Source extract:
Publication information
Publisher IPC Magazines, Fleetway Publications, Rebellion Developments
First appearance 2000 AD #583 (July 16, 1988)
Created by John Wagner
Alan Grant

Judge Kraken is a fictional character in the Judge Dredd comic strip featured in the long-running British comic 2000 AD. Although he only appeared in a few episodes, he was nonetheless a very important character in Tale of the Dead Man, in which he was given almost equal billing with Dredd, and in the epic story Necropolis, in which he actually replaced Dredd as the lead character in the first half of the story. Kraken first appeared in 2000 AD #583 (July 16, 1988).

Biography[edit]

Kraken was cloned from the DNA of Chief Judge Fargo, and was therefore effectively Judge Dredd's twin brother (since Dredd was also cloned from the same source). However he was actually many years younger than Dredd.[1]

Kraken was originally not a judge but one of the Judda, a rogue army of clones created by the renegade Judge Morton Judd from the DNA of Mega-City One's greatest judges, and hidden in a secret base within Ayers Rock. In 2110 Judd sent his army into the Grand Hall of Justice, using teleporters in a surprise attack in an attempt to take control of the city and install himself as chief judge.[2] After Dredd foiled the attack (killing Judd and most of the Judda), Kraken was taken prisoner. When the other prisoners were executed, he alone was spared.[3]

Kraken as a rookie judge (illustrated by Will Simpson)

Input data:
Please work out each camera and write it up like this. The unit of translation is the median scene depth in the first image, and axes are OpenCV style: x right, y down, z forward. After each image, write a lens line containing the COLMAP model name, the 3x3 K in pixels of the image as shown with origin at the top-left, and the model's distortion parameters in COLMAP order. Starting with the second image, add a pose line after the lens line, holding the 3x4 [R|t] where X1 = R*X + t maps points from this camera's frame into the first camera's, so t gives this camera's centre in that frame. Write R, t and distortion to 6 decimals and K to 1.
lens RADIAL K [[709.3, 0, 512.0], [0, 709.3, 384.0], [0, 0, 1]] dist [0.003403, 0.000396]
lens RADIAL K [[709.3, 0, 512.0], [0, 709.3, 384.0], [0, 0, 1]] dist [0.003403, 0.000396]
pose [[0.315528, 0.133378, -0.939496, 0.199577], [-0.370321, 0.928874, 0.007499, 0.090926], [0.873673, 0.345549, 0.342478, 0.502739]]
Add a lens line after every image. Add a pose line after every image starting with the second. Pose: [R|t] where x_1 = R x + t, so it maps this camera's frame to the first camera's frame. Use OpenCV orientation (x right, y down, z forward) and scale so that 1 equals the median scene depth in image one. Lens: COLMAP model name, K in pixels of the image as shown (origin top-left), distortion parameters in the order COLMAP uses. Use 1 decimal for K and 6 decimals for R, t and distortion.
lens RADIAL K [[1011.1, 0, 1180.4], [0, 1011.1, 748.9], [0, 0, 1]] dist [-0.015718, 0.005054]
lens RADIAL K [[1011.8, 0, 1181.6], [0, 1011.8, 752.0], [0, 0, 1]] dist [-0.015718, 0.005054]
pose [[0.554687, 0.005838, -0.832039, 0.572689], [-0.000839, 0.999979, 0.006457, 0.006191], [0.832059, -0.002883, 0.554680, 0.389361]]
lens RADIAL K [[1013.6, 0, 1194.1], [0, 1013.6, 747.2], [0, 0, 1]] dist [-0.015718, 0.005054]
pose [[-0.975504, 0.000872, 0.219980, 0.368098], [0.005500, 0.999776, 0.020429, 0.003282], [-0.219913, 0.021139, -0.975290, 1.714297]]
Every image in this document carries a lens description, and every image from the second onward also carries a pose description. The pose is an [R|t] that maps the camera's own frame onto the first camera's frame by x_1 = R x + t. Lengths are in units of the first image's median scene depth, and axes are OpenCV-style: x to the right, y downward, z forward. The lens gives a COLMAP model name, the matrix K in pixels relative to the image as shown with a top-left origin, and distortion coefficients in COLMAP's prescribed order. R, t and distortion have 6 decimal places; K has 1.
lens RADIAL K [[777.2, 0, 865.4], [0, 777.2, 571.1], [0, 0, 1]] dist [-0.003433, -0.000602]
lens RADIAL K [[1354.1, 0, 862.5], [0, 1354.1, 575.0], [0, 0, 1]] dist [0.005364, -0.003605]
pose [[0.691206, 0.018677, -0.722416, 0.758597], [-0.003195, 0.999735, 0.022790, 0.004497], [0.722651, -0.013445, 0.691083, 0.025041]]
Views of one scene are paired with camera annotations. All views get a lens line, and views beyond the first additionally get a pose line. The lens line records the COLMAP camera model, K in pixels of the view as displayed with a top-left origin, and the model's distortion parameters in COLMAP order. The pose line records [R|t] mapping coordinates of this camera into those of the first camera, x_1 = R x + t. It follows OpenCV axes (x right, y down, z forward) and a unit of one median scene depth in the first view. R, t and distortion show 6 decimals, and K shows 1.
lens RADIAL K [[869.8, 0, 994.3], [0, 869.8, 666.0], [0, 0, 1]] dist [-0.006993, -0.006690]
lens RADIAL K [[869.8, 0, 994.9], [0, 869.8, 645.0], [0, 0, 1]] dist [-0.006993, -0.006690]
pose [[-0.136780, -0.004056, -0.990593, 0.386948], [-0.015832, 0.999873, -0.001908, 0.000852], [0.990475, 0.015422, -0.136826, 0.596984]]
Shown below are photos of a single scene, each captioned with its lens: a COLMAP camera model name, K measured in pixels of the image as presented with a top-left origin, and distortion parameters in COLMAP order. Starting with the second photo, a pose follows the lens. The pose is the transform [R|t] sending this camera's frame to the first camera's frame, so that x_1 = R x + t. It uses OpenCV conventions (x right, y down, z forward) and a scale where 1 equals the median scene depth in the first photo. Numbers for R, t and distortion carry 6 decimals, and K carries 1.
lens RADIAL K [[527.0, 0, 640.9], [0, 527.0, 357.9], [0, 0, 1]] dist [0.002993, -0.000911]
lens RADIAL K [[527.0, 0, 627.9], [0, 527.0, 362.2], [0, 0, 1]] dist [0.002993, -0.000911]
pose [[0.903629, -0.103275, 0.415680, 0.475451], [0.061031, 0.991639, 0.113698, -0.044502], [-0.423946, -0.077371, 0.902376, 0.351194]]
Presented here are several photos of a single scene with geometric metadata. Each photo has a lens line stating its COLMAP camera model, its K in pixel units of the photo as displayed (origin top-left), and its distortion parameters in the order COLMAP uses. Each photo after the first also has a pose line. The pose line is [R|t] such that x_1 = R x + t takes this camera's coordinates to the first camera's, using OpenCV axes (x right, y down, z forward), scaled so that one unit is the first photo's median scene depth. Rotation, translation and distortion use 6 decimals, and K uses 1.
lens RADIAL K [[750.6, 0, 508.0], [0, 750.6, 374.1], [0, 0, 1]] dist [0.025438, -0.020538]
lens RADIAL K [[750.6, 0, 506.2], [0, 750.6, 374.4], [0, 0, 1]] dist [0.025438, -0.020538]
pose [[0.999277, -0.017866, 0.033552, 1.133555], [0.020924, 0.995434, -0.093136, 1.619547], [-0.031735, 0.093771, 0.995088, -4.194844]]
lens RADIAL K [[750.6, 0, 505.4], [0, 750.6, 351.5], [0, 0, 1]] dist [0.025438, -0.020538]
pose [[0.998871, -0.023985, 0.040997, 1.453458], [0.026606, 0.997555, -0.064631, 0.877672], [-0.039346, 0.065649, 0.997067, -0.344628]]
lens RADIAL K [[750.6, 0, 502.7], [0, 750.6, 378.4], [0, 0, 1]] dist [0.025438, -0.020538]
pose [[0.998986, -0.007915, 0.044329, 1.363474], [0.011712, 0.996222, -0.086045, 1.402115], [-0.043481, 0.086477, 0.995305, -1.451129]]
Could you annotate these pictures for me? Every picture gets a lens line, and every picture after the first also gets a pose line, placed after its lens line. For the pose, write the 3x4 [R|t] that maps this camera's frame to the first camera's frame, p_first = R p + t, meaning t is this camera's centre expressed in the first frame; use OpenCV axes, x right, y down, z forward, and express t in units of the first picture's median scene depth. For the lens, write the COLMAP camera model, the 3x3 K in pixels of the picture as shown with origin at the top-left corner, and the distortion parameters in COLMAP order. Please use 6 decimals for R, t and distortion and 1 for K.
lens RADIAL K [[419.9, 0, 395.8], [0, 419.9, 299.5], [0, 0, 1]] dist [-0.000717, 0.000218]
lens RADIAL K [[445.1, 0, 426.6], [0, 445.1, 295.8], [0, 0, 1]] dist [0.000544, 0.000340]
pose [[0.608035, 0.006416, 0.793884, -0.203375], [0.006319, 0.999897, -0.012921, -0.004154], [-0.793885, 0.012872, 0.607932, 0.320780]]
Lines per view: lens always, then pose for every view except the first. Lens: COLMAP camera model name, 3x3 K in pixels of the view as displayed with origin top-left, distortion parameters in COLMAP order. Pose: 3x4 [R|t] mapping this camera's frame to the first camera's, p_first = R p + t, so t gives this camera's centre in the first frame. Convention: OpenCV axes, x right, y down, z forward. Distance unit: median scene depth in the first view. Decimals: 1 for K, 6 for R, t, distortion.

Activity A:
Name every publisher listed in the publication information of the Judge Kraken article.
Activity B:
According to the Judge Kraken article, where was the secret base of the Judda hidden?
Activity C:
Recast the paragraph of the Judge Kraken article that begins "Kraken was originally not a judge" as a short bulleted list that keeps its main facts.
Rely only on the Judge Kraken article; the rows play no part.

Task answer A:
IPC Magazines, Fleetway Publications, Rebellion Developments

Task answer B:
Within Ayers Rock.

Task answer C:
- Kraken began not as a judge but as one of the Judda.
- The Judda were a rogue army of clones that the renegade Judge Morton Judd made from the DNA of Mega-City One's greatest judges. They were hidden in a secret base within Ayers Rock.
- In 2110 Judd used teleporters to launch a surprise attack on the Grand Hall of Justice. He meant to seize the city and make himself chief judge.
- Dredd foiled the attack, killing Judd and most of the Judda.
- Kraken was taken prisoner. He alone was spared when the other prisoners were executed.